-- Stored data follows --

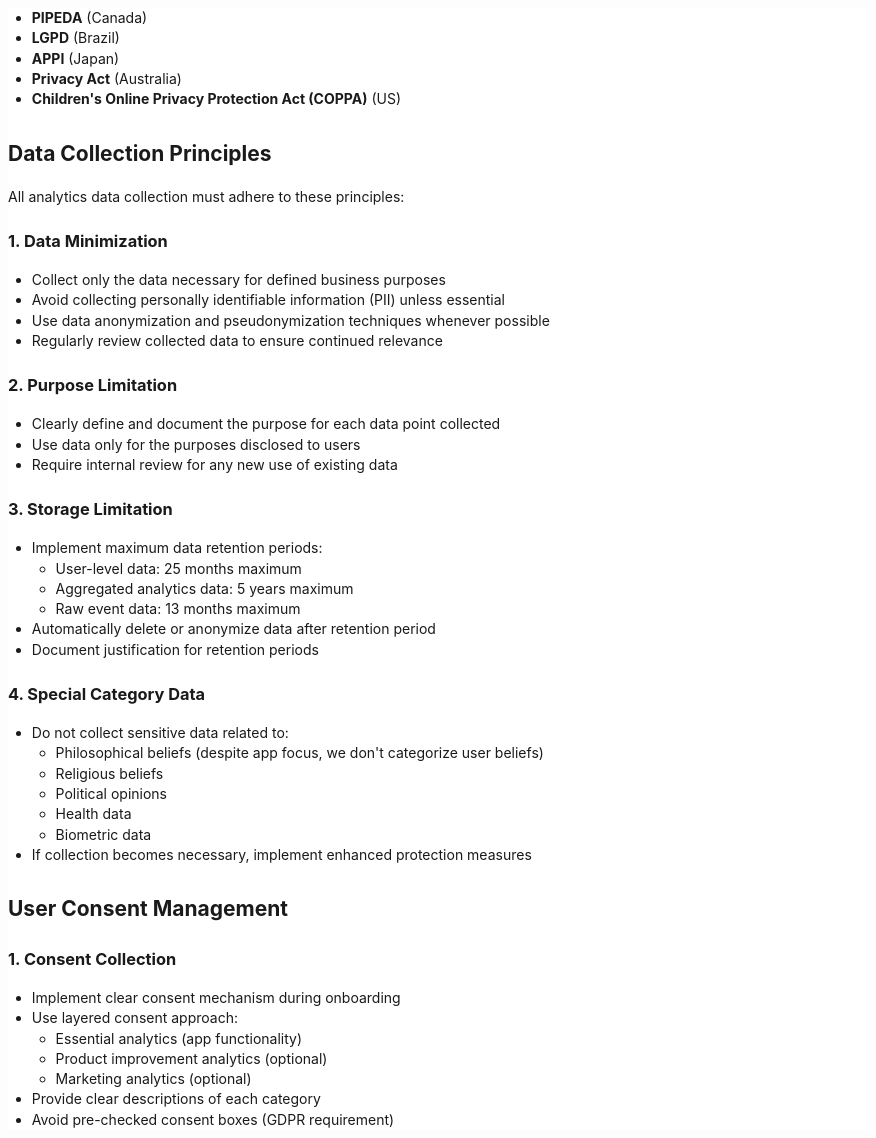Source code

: - **PIPEDA** (Canada)
- **LGPD** (Brazil)
- **APPI** (Japan)
- **Privacy Act** (Australia)
- **Children's Online Privacy Protection Act (COPPA)** (US)

## Data Collection Principles

All analytics data collection must adhere to these principles:

### 1. Data Minimization

- Collect only the data necessary for defined business purposes
- Avoid collecting personally identifiable information (PII) unless essential
- Use data anonymization and pseudonymization techniques whenever possible
- Regularly review collected data to ensure continued relevance

### 2. Purpose Limitation

- Clearly define and document the purpose for each data point collected
- Use data only for the purposes disclosed to users
- Require internal review for any new use of existing data

### 3. Storage Limitation

- Implement maximum data retention periods:
  - User-level data: 25 months maximum
  - Aggregated analytics data: 5 years maximum
  - Raw event data: 13 months maximum
- Automatically delete or anonymize data after retention period
- Document justification for retention periods

### 4. Special Category Data

- Do not collect sensitive data related to:
  - Philosophical beliefs (despite app focus, we don't categorize user beliefs)
  - Religious beliefs
  - Political opinions
  - Health data
  - Biometric data
- If collection becomes necessary, implement enhanced protection measures

## User Consent Management

### 1. Consent Collection

- Implement clear consent mechanism during onboarding
- Use layered consent approach:
  - Essential analytics (app functionality)
  - Product improvement analytics (optional)
  - Marketing analytics (optional)
- Provide clear descriptions of each category
- Avoid pre-checked consent boxes (GDPR requirement)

-- Stored data concluded --

▶ _Task goal_: Gather each line in these records that contains the string "Avoid".

▶ _Response to the task_:
- Avoid collecting personally identifiable information (PII) unless essential
- Avoid pre-checked consent boxes (GDPR requirement)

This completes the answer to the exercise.